Several atherogenic, hemostatic, inflammatory, and genetic parameters and markers have been implicated as risk factors in coronary artery disease, although whether they are risk factors for acute as opposed to chronic coronary disease is unclear.Methods and Results
Fifty subjects with an isolated myocardial infarction >3 months previously were compared with 50 subjects with a minimum 3-year history of stable angina, documented coronary artery disease, normal electrocardiogram and normal ventricular wall motion, and no episode suggesting infarction or unstable angina. Biologic variables analyzed included apolipoprotein B (apo B), lipoprotein (a), C-reactive protein (CRP), fibrinogen, factor VII, tissue plasminogen activator (TPA) and inhibitor (PAI-1), thrombin-antithrombin (TAT), fragment 1 + 2 (F1+2), von Willebrand factor (vWF), activated protein C resistance, homocyst(e)ine, anticardiolipin antibodies, blood group, and the angiotensin-converting enzyme insertion/deletion (I/D) and angiotensin II receptor gene polymorphisms.
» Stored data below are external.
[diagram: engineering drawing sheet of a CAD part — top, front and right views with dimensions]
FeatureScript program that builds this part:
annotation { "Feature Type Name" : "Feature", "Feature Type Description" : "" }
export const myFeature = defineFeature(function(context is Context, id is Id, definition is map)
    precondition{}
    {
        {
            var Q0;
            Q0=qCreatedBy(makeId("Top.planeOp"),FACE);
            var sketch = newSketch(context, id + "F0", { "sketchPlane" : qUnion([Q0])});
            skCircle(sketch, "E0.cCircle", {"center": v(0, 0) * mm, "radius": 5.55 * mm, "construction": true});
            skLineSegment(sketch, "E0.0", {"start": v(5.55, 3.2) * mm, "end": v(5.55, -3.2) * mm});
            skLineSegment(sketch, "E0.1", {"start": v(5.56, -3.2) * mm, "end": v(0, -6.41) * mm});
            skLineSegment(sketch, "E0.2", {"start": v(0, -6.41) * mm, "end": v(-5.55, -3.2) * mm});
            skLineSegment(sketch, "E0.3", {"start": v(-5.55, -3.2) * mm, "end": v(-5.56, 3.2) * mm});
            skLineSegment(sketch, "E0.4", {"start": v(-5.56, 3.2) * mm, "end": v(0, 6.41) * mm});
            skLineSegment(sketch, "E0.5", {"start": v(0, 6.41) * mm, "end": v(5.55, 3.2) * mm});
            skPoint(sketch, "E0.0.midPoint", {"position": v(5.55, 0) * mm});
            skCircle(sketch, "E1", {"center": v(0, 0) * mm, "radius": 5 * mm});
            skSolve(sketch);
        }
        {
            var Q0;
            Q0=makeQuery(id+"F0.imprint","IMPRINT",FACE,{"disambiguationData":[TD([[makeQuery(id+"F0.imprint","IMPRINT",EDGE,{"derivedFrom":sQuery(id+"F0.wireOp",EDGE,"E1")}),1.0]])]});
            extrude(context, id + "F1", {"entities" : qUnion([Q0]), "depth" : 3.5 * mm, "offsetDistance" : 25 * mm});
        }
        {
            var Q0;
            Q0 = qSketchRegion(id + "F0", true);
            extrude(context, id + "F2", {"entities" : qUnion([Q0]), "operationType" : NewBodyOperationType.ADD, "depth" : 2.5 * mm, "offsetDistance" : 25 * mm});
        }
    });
There were no significant differences between the 2 groups for any of the variables studied, although fibrinogen and F1+2 tended to be slightly higher in the angina group (P = .09 for each). These significant correlations were present: age with fibrinogen, homocyst(e)ine, and vWF; factor VII with apo B, homocyst(e)ine, and TPA; apo B with TPA and CRP; CRP with fibrinogen, TPA, PAI-1, and factor VII; fibrinogen with vWF.Conclusions
Examination of atherogenic, hemostatic, inflammation, and genetic variables in the clinically quiescent state permitted no distinction between subjects with a previous isolated myocardial infarction in contrast to those with longstanding uncomplicated stable angina, favoring the notion that acute coronary events occur at random on a varying background of atherosclerosis. The multiple correlations found among these variables also underscore their complex interaction in the atherosclerotic process.